--- begin Data extract ---

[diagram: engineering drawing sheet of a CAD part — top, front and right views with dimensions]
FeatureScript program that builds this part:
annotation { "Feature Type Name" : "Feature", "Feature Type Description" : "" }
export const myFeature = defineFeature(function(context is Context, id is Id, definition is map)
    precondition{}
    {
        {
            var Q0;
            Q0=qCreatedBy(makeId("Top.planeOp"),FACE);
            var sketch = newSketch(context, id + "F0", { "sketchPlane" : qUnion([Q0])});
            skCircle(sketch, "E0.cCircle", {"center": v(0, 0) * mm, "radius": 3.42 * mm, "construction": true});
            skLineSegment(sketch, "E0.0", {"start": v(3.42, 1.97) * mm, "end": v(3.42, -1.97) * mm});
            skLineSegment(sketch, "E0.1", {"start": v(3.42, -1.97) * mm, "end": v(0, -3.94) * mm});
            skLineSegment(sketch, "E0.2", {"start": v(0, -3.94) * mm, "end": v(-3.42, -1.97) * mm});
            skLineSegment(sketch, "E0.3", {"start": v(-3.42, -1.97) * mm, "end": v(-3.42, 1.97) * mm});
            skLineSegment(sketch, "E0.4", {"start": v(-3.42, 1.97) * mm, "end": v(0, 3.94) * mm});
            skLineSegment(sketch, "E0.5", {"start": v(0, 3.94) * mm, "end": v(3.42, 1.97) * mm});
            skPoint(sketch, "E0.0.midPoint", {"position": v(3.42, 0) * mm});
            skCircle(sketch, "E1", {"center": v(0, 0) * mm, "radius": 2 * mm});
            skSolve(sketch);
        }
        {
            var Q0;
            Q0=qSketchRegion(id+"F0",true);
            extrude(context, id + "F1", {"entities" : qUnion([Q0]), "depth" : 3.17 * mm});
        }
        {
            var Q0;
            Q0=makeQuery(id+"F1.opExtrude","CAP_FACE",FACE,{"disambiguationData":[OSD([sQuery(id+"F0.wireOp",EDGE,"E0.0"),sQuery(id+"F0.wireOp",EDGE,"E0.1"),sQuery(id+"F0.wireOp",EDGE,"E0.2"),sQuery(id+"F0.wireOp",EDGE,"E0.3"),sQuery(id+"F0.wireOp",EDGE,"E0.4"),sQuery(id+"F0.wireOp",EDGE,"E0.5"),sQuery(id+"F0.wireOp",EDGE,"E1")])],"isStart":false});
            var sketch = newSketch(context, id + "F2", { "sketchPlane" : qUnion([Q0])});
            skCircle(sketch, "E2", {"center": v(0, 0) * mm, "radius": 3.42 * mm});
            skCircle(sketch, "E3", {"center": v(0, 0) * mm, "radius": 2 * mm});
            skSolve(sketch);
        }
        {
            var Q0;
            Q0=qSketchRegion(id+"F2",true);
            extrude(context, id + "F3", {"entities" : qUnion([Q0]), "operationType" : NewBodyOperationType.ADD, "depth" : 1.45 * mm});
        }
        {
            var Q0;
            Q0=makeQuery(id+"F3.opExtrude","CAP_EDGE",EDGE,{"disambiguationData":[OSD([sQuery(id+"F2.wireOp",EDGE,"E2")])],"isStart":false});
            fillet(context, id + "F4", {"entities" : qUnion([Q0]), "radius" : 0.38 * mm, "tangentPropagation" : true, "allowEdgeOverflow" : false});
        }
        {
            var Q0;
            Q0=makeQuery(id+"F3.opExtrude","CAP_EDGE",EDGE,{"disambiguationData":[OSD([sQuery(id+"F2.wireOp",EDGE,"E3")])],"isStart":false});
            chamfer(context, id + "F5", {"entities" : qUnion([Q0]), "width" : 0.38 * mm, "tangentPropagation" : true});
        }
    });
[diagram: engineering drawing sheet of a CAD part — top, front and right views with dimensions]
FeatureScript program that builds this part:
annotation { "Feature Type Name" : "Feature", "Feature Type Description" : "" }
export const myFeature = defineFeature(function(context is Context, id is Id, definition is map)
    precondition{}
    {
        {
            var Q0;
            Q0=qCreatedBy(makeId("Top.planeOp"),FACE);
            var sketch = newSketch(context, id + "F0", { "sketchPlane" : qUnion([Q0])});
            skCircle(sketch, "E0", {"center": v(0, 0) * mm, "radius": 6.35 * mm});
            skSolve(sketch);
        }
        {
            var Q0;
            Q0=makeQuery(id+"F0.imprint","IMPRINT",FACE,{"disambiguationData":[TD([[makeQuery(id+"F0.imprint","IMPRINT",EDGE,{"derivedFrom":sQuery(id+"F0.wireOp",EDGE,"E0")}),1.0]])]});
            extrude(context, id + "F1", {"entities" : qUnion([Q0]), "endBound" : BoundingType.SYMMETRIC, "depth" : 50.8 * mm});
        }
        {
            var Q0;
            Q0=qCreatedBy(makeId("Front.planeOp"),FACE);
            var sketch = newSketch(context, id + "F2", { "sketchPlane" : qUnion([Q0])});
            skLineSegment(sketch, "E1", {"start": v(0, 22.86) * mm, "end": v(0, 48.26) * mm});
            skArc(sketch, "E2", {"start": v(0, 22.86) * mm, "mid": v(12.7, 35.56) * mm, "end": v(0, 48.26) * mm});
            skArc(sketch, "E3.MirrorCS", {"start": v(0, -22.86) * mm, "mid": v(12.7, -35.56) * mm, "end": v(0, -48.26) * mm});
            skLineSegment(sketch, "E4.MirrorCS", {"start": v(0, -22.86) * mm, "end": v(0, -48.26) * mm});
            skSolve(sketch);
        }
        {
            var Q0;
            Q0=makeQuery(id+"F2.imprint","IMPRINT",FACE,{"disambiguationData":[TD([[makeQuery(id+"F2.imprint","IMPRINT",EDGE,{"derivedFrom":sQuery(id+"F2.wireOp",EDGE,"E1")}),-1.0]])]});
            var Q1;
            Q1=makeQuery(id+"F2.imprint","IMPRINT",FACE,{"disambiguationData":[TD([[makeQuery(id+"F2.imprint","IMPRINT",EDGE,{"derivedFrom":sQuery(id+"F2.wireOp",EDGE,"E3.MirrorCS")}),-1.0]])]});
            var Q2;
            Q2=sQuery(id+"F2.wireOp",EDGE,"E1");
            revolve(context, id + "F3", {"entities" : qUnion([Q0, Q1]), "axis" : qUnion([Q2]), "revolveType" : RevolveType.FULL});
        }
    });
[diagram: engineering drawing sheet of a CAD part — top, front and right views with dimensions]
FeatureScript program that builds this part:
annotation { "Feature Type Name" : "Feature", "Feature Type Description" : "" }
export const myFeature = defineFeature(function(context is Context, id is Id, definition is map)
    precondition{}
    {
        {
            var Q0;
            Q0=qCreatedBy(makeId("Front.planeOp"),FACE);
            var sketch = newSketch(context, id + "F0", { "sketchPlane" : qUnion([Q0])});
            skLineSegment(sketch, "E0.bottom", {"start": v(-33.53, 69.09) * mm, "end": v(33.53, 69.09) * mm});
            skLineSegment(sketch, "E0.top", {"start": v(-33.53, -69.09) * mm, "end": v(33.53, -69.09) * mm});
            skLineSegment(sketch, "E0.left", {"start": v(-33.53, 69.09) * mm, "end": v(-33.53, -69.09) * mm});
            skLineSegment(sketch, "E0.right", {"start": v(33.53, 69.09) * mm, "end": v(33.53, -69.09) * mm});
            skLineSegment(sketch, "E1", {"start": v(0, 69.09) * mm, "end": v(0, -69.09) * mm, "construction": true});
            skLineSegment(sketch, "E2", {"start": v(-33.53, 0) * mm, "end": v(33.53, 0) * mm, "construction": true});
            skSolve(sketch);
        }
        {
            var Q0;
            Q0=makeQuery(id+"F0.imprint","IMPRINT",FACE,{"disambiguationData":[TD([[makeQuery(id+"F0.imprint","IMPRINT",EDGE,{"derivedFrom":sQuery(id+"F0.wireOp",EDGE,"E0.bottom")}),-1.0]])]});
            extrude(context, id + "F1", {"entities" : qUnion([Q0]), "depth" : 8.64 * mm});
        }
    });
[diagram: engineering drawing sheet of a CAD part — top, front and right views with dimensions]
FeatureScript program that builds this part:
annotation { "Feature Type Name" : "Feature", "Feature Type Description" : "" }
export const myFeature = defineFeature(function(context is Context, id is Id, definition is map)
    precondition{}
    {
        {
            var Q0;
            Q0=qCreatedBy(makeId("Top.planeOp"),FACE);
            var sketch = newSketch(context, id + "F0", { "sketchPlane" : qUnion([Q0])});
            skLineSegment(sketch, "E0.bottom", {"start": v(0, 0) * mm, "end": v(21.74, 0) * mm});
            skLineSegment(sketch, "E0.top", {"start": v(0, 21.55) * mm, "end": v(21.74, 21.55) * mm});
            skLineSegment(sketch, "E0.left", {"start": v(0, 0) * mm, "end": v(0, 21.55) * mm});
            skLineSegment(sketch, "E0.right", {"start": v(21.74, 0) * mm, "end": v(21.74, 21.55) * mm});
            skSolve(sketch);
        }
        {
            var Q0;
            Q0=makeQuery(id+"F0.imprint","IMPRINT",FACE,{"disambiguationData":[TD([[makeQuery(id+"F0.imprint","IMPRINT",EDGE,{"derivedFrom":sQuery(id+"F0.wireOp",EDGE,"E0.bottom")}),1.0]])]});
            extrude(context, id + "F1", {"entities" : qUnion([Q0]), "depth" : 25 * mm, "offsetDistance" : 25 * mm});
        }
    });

--- end Data extract ---

**Exercise**
Please count how many lines in the rows above contain the string "skArc", matching case exactly, and reply with only that number.

**Task response**
2